Emebet Feeds her son nutritious food
Wednesday, February 2, 2022

Food insecurity is a complex issue resulting from a range of unstable and uncertain physical, social, cultural, and economic factors which limit access to nutritious food. Poor nutrition at significant periods of growth and development and during life impacts long-term health outcomes, increases non-communicable disease prevalence and health costs, and reduces economic productivity. On the other hand, good nutritional health is essential to physical and cognitive function, prevention or management of chronic health conditions, and prevention of disability.

At World Vision, we envision a world where every child has the opportunity for life in all its fullness. Unfortunately, malnutrition continues to be one of the major hurdles for achieving our vision and the single biggest cause of child mortality.

Despite the country's efforts to curb child malnutrition over the past decade, Ethiopia is still among 10 countries in East and Southern Africa that account for more than 80 percent of stunting in the region, according to UNICEFThis trend, if not reversed, could have a long-term implication for the nation’s human capital and economic growth.

In a bid to prevent this adverse effect, World Vision, in collaboration with the local government, has been implementing a Positive Deviant (PD)/Hearth programme across its operational areas. PD/Hearth is an integrated, community-based nutrition programme that leverages existing expertise and local foods and agriculture to support caregivers of undernourished children to ensure sustainable recovery.

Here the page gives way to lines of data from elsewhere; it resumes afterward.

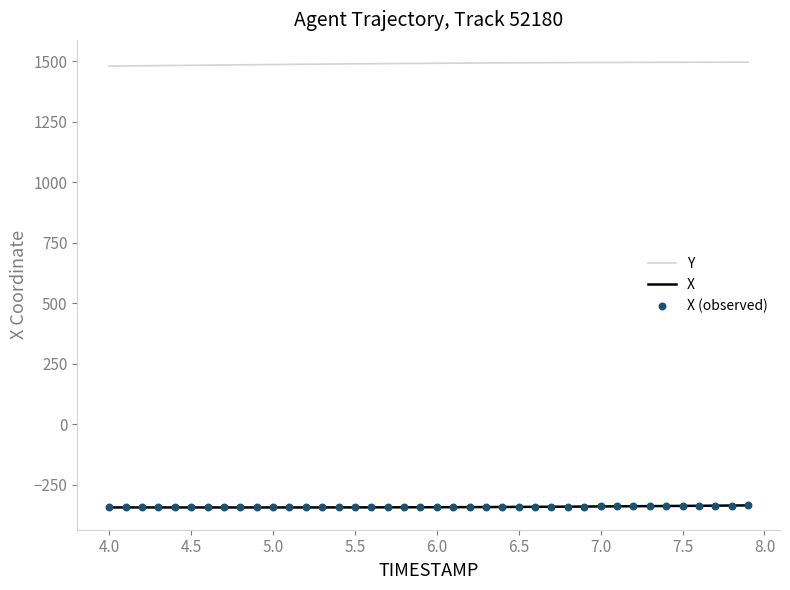

List the series in order of their overall mean, highest first.

Y, X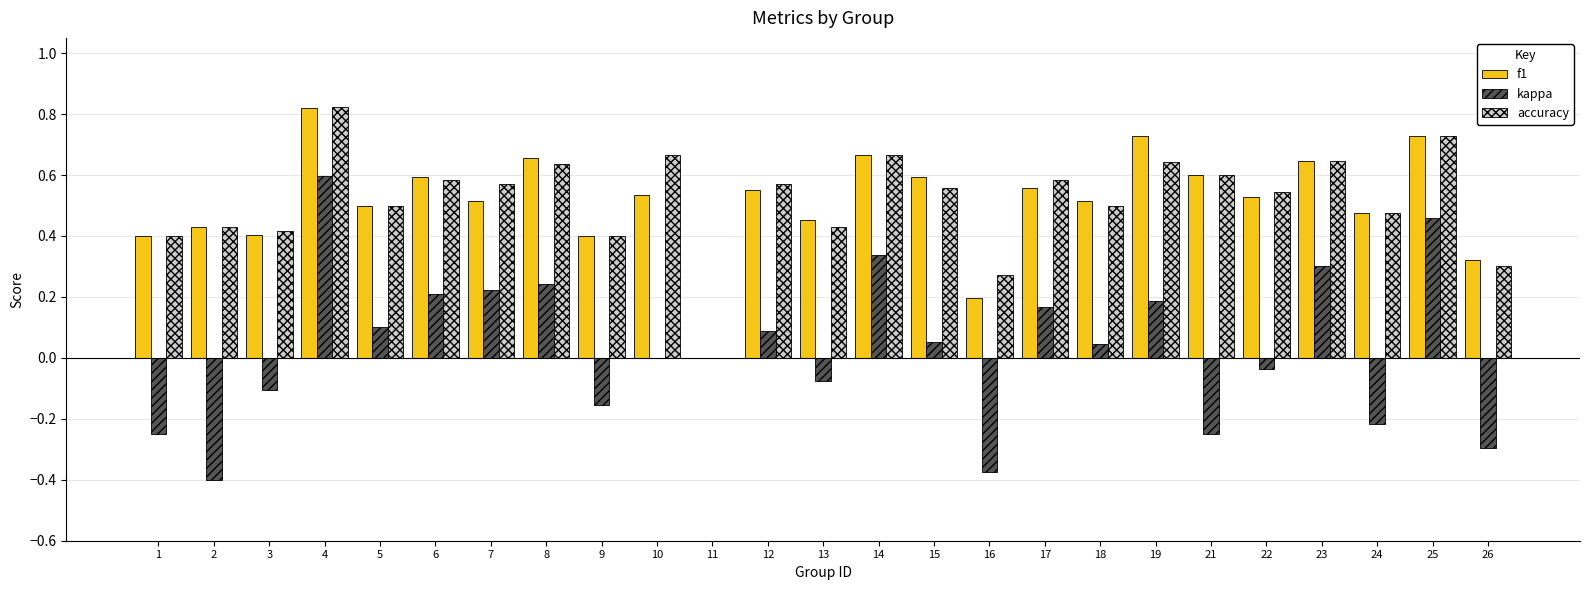

What is the sum of all f1 values?

12.8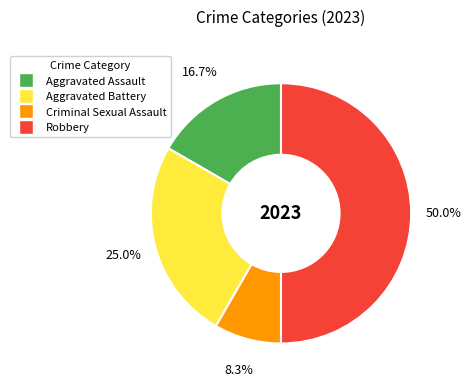

Is the sum of Criminal Sexual Assault and Aggravated Battery greater than half?

No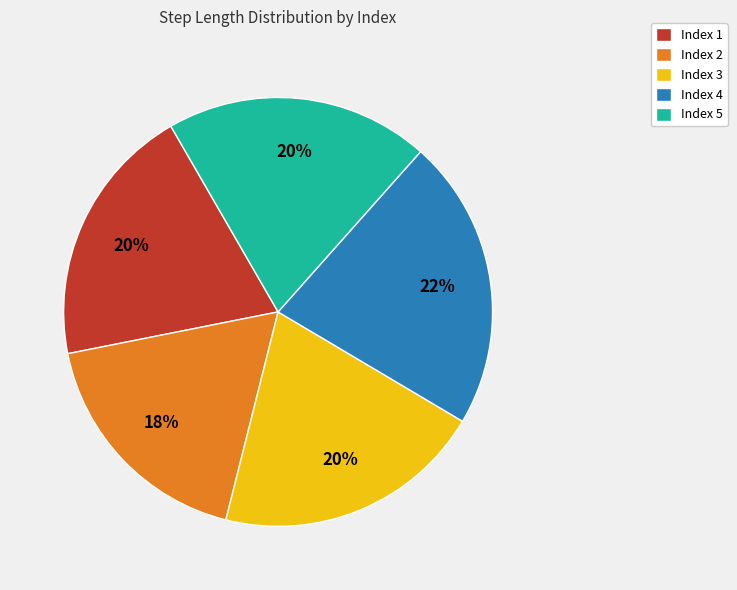

Is there any slice that represents more than half of the pie?

No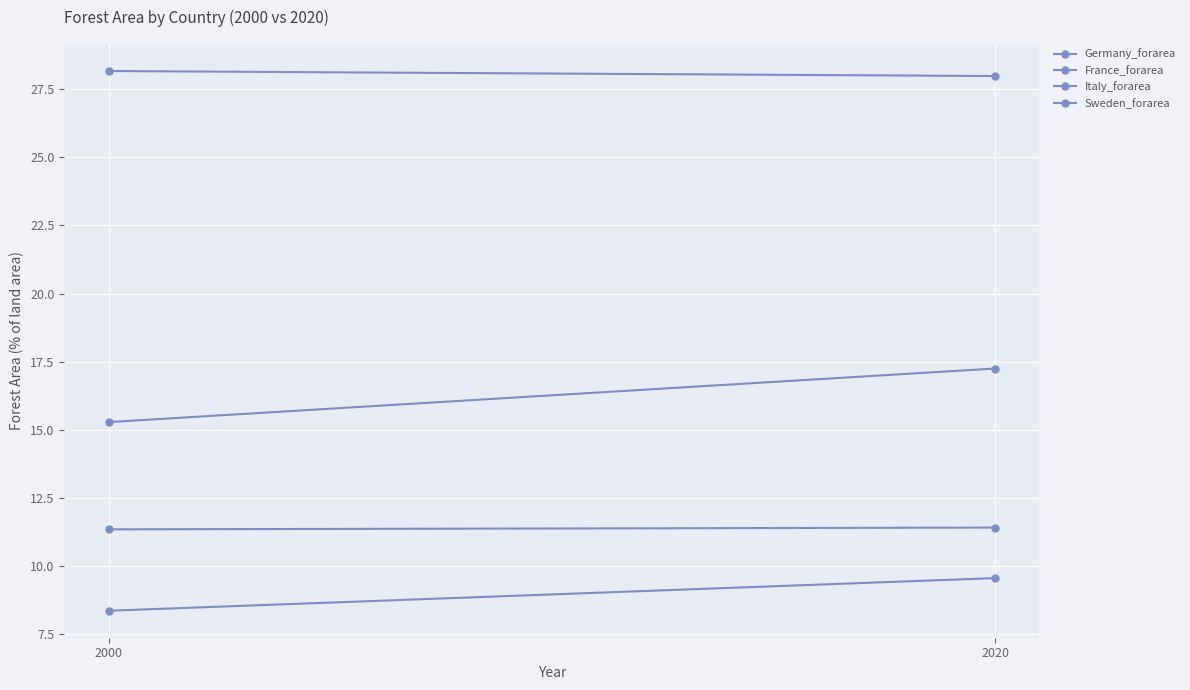

What is the greatest value displayed?

28.2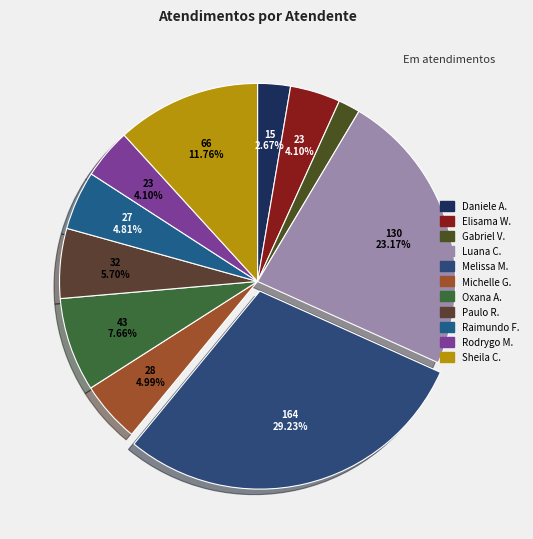

Is there any slice that represents more than half of the pie?

No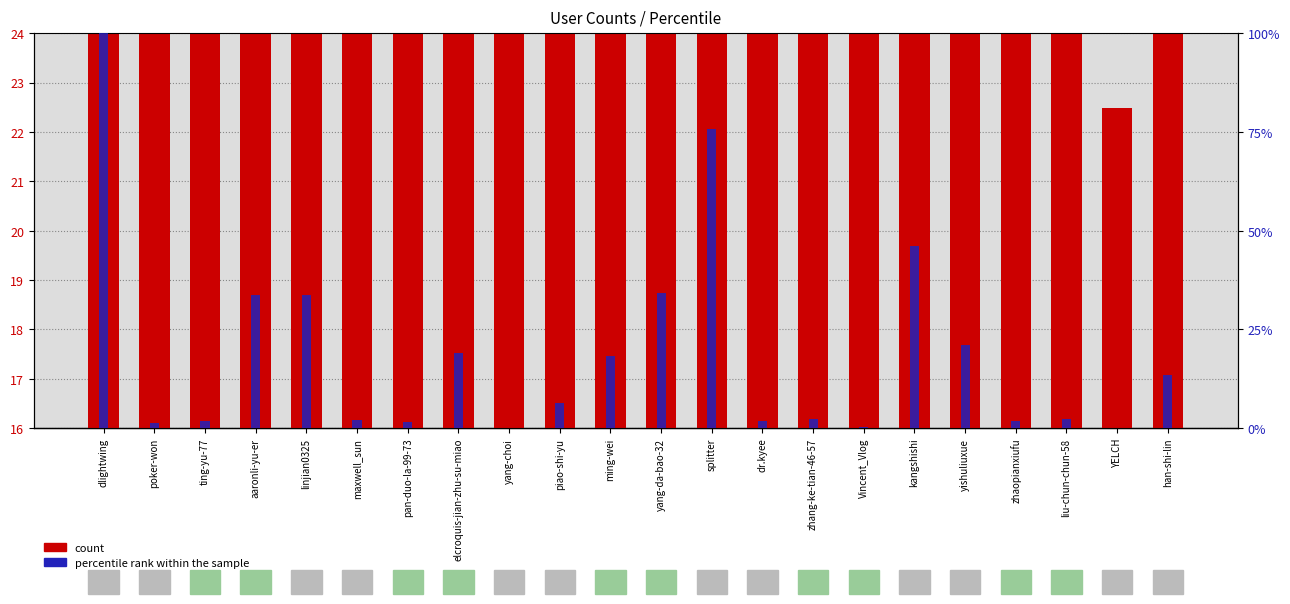

What is the value of the count bar at the 18th from the left?

19.3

Through this programme, World Vision's Yilmana Densa Area Programme, along with the local health extension office, was able to measure the weight and the mid-upper arm circumference (MUAC) of 659 children aged under three and identified 186 children to be underweight (131 moderate and 55 severe) in the last three years. All 186 underweight children participated in the PD/Hearth session and graduated.

Emebet Yirse, 22, is one of the mothers whose child was identified as moderately malnourished during the child health assessment survey. "My son was healthy and full of smiles from his birth to 18 months. 18 months later, however, he began losing weight, energy, and appetite", she says. "I took him to the nearest health extension office for stunting assessment and after the health extension workers checked his MUAC and measured his weight, it was found that he was malnourished".

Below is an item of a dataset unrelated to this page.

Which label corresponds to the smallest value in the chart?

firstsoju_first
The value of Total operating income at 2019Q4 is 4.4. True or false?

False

She and her son were soon invited to participate in PD/Hearth sessions. In these sessions, mothers like Emebet come together to learn to prepare nutritious meals and a balanced diet from locally available and cheap foodstuff. All the mothers bring different foodstuffs for 12 days, cook together and feed their children.

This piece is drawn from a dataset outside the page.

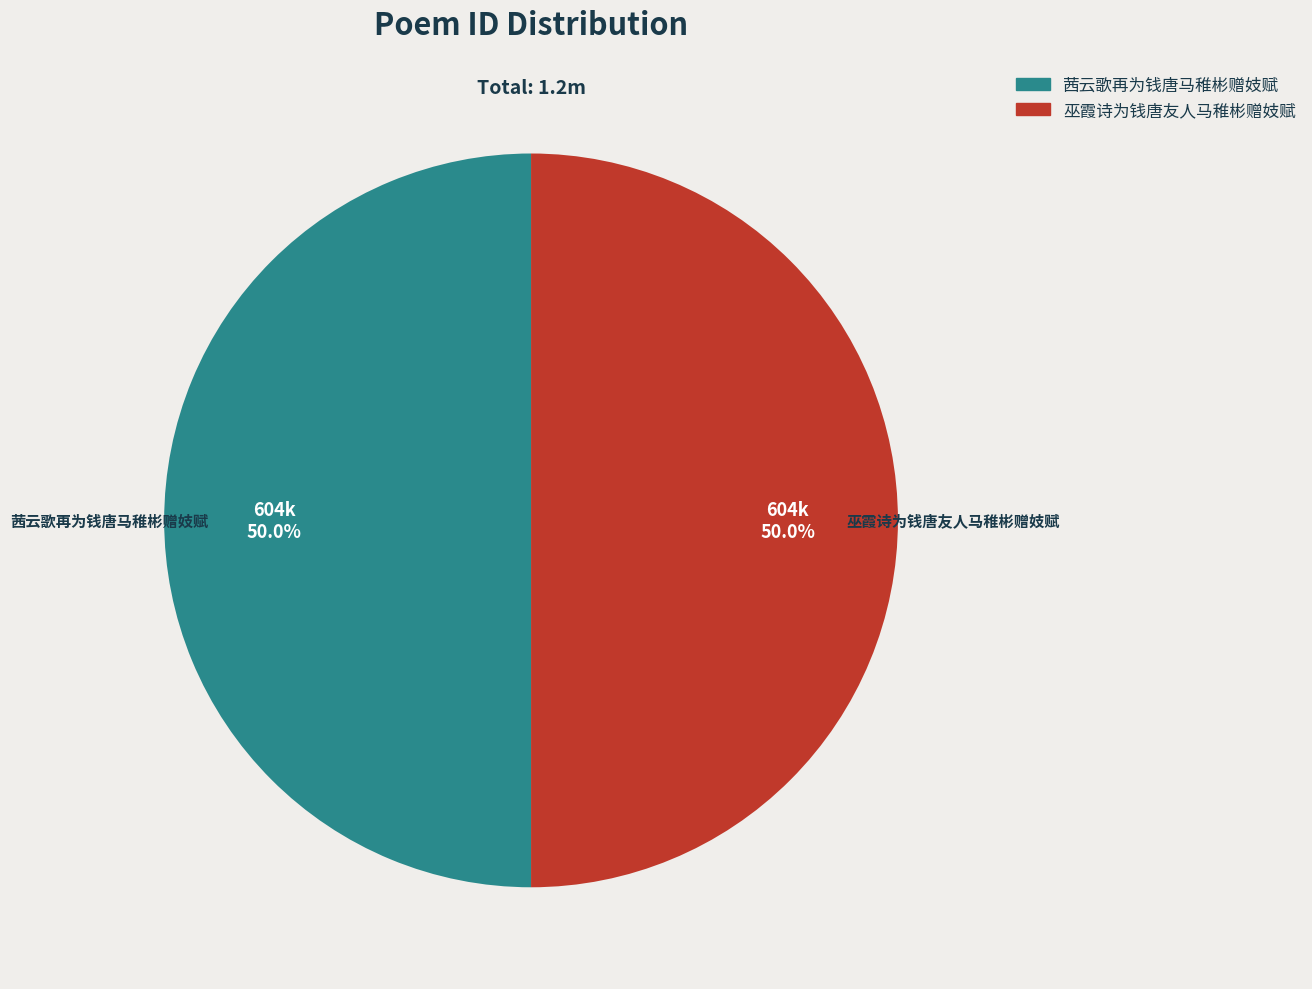

Combined, do 茜云歌再为钱唐马稚彬赠妓赋 and 巫霞诗为钱唐友人马稚彬赠妓赋 account for over 50%?

Yes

“After 12 days of feeding and close monitoring by the health extension workers, my son gained weight from 5.8kg to 6kg. His health condition and appetite improved. His strength and energy began to recover”, she graciously says.

And in a year's time, her child’s weight has increased from 5.8kg to 8.9kg. “His weight in relation to his height is normal. Now, he is completely in a good health,” explains Mitin Assefa, the health extension worker monitoring the child’s health.

Emebet cooks a meal for her son as per the training she took
Emebet cooks nutritious meals for her son after the training she received. 


Today, Emebet is enthusiastically promoting the PD/Hearth practices in her village. She says, “PD/Hearth practice is the best way to heal malnourished children. I have tried and proven it. When I see signs of malnourishment in children, I advise their parents to join PD/Hearth. I also show them how to prepare a balanced diet that can heal malnourished children. I thank World Vision for the training. It has restored my beloved son.” 

Twenty-five PD/Hearth groups were established and 1,225 under-five aged children were rehabilitated in Yilmana Densa district, following three years of programme implementation.